Deshalb suchen Wissenschaftler mit großem Eifer nach neuen Zielstrukturen. Einer Arbeitsgruppe um Aimee Flores vom Department of Molecular Cell and Developmental Biology an der UCLA ist es gelungen, Haarfollikelstammzellen zu aktivieren. Im Mittelpunkt ihrer Experimente stand die Frage, welche Faktoren ruhende Follikel aus der Telogenphase in die Anagenphase mit erneutem Wachstum überführen. Die Ergebnisse waren überraschend. Wandeln Zellen Glucose in Pyruvat um und verstoffwechseln es in ihren Mitochondrien, bleiben die Zellen im Dornröschenschlaf. Bildet sich aus dem Zucker jedoch Lactat, werden Haarfollikelstammzellen zur Haarproduktion anregt.

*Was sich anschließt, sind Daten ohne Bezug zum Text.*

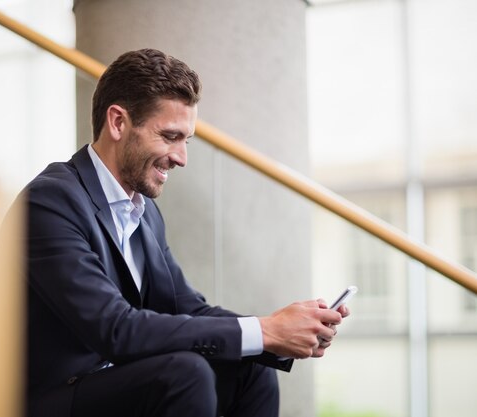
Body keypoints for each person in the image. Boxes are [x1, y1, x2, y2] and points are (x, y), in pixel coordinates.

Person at [21, 48, 349, 417]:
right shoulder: (49, 201)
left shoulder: (144, 214)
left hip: (118, 386)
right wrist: (265, 331)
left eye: (186, 141)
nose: (181, 158)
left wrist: (277, 331)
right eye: (169, 136)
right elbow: (115, 328)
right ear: (118, 122)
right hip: (53, 398)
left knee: (253, 367)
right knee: (184, 373)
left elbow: (190, 309)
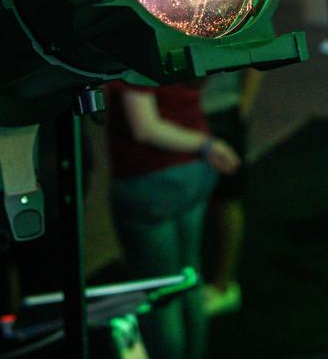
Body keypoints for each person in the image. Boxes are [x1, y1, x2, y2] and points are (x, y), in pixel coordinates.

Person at [107, 79, 240, 359]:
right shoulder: (184, 47)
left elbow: (144, 127)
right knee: (189, 275)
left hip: (149, 176)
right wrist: (206, 145)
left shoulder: (136, 59)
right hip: (194, 170)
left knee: (161, 290)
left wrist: (206, 145)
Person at [200, 68, 262, 316]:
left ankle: (223, 284)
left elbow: (255, 59)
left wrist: (242, 107)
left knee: (226, 198)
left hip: (220, 108)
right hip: (186, 111)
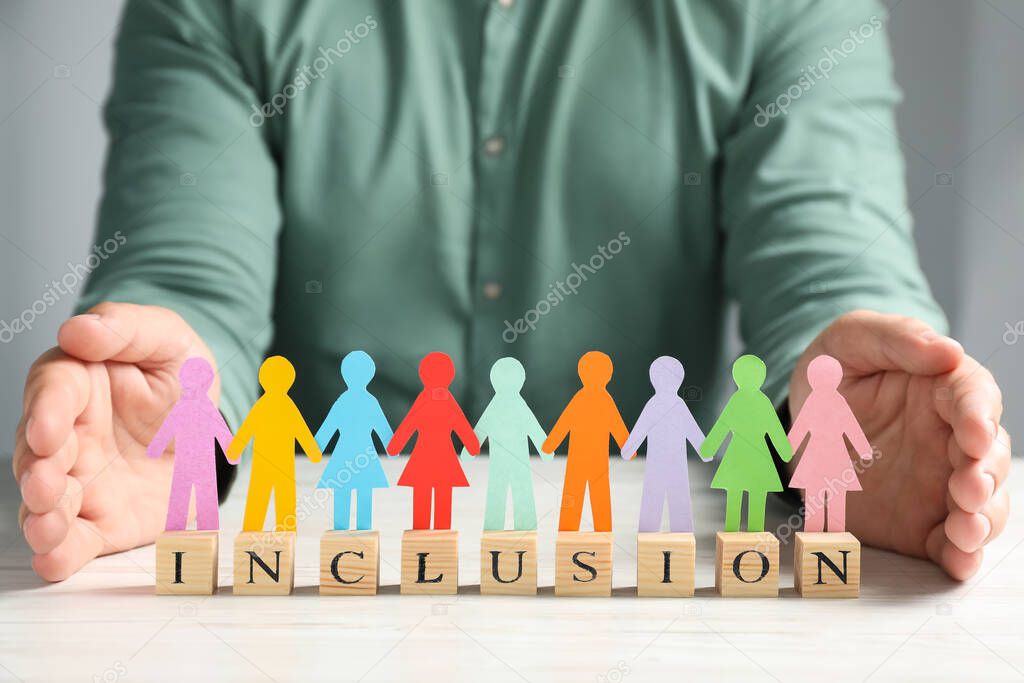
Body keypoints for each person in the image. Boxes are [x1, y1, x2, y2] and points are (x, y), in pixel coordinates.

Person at [14, 1, 1009, 581]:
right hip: (329, 567)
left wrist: (866, 405)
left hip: (646, 557)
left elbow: (831, 260)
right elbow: (188, 274)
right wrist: (155, 398)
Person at [226, 356, 323, 532]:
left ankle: (255, 529)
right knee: (282, 495)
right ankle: (277, 529)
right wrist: (313, 452)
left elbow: (246, 430)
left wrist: (233, 451)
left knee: (260, 494)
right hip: (281, 463)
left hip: (265, 463)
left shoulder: (263, 406)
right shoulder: (285, 405)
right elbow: (301, 431)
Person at [701, 355, 794, 533]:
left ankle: (750, 530)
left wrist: (709, 448)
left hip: (740, 453)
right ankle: (738, 529)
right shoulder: (759, 402)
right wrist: (785, 451)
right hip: (757, 454)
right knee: (754, 492)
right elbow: (773, 429)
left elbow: (723, 426)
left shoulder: (739, 401)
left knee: (738, 491)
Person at [387, 352, 480, 530]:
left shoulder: (425, 399)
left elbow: (409, 424)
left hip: (423, 458)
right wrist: (472, 446)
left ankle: (426, 531)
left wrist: (394, 447)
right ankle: (439, 531)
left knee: (423, 491)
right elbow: (462, 426)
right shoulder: (447, 400)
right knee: (443, 493)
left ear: (423, 375)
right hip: (445, 459)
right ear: (450, 376)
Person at [544, 351, 630, 533]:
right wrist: (628, 448)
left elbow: (563, 424)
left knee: (573, 494)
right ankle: (602, 530)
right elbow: (618, 426)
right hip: (598, 460)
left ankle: (570, 531)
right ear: (608, 375)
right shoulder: (606, 400)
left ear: (581, 373)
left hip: (577, 460)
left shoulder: (580, 398)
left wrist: (549, 446)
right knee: (599, 494)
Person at [787, 355, 873, 533]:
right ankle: (818, 532)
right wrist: (863, 449)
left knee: (820, 496)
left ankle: (830, 532)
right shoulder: (827, 401)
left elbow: (850, 426)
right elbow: (851, 427)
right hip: (833, 457)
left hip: (821, 456)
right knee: (831, 496)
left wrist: (788, 449)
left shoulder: (819, 400)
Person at [146, 357, 234, 531]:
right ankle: (178, 528)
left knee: (199, 494)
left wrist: (230, 451)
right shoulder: (186, 407)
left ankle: (206, 528)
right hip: (186, 461)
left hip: (203, 461)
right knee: (183, 493)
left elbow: (220, 431)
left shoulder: (200, 407)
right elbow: (168, 429)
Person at [465, 357, 553, 531]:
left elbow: (481, 429)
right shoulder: (518, 405)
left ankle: (496, 528)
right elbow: (534, 429)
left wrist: (470, 451)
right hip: (519, 460)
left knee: (497, 493)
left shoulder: (496, 405)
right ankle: (523, 527)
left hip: (500, 461)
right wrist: (546, 451)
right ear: (521, 380)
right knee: (521, 492)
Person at [621, 356, 706, 534]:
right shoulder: (666, 404)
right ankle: (651, 533)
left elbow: (692, 429)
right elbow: (641, 429)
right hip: (662, 463)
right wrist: (705, 451)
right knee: (659, 495)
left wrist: (629, 450)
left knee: (674, 496)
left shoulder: (667, 404)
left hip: (667, 462)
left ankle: (679, 532)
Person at [314, 351, 394, 531]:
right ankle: (356, 529)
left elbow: (327, 428)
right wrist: (392, 449)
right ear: (370, 375)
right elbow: (383, 429)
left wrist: (315, 449)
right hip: (365, 457)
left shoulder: (343, 401)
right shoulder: (370, 401)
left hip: (344, 456)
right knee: (363, 491)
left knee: (343, 491)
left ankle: (345, 529)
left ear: (344, 375)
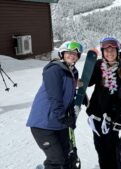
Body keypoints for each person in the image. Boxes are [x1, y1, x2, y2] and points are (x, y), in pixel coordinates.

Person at [26, 41, 83, 169]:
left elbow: (68, 97)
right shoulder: (54, 70)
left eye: (75, 54)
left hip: (58, 123)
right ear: (62, 54)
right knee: (56, 160)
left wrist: (72, 114)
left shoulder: (72, 72)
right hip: (43, 124)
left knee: (68, 156)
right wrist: (63, 116)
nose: (72, 55)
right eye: (69, 53)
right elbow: (55, 96)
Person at [86, 37, 121, 169]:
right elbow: (89, 82)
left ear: (117, 51)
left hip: (112, 117)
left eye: (112, 50)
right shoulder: (99, 65)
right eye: (106, 50)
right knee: (100, 149)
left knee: (112, 150)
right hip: (96, 115)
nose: (109, 53)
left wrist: (119, 117)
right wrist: (84, 76)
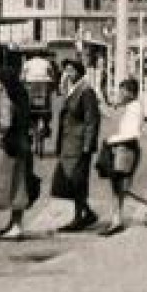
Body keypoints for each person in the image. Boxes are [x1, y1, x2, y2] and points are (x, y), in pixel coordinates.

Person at [99, 78, 147, 235]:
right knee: (117, 186)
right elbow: (112, 109)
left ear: (130, 93)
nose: (119, 94)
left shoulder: (134, 108)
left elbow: (133, 134)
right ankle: (117, 219)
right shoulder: (130, 106)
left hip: (126, 149)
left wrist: (112, 140)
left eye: (122, 91)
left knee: (123, 187)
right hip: (122, 148)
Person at [52, 59, 101, 232]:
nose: (68, 73)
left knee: (77, 181)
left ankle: (80, 217)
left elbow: (91, 120)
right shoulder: (72, 90)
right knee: (68, 181)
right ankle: (85, 213)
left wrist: (87, 146)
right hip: (69, 142)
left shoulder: (86, 92)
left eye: (72, 70)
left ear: (80, 72)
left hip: (79, 144)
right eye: (66, 70)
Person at [0, 65, 34, 240]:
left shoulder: (7, 97)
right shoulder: (21, 94)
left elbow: (5, 123)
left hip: (9, 146)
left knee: (11, 185)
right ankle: (15, 223)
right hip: (21, 143)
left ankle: (16, 227)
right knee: (19, 183)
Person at [22, 52, 55, 137]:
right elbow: (51, 74)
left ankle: (29, 126)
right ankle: (46, 124)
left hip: (31, 83)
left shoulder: (27, 63)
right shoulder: (46, 62)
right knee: (47, 104)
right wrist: (53, 82)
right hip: (44, 83)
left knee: (28, 104)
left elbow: (22, 77)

Flores identifizierte gleich zwei geeignete Kandidatenmoleküle, um regulierend einzugreifen. RCGD423 wirkt als Inhibitor des intrazellulären JAK-STAT-Signalwegs, was zu mehr Lactat in den Stammzellen führt. Alternativ verhindert UK5099 die Pyruvat-Aufnahme in Mitochondrien der Haarfollikelstammzellen. Im Tierexperiment lösten beide Moleküle Haarwachstum aus. Unbehandelte und mit UK5099 behandelte Haut der Maus im Vergleich (v.l.). Durch den Arzneistoff wuchsen neue Haare. © UCLA Broad Stem Cell Center
Stammzellen sind noch in anderer Hinsicht interessant. Im Labor stellten japanische Forscher aus induzierten pluripotenten Stammzellen (iPS-Zellen) von Wildtyp-Mäusen sogenannte „Embryoid bodies“, also dreidimensionale Gewebeklumpen, her. Durch Zugabe von Signalproteinen wie Wnt10b entstanden schließlich Hautzellschichten mit Haarfollikeln. Anschließend transplantierten sie haarfreien Nacktmäusen kleine Gewebestücke. Die Tiere haben aufgrund genetischer Anomalien keinen Thymus und keine Körperbehaarung. Nach 14 Tagen wuchsen in diesem Bereich Haare. Auch anatomisch zeigten sich keine Besonderheiten: Querschnitt durch normale Haut und durch ein Implantat aus iPS-Zellen nach der Transplantation © RIKEN Center for Developmental Biology Co-Autor Takashi Tsuji zufolge sei das Verfahren generell auch für Menschen geeignet. Er arbeitet am RIKEN Center for Developmental Biology im japanischen Kobe. Ob Tsuji Recht behält, werden neue Studien zeigen. Die Chancen für neue Behandlungsmethoden stehen gut.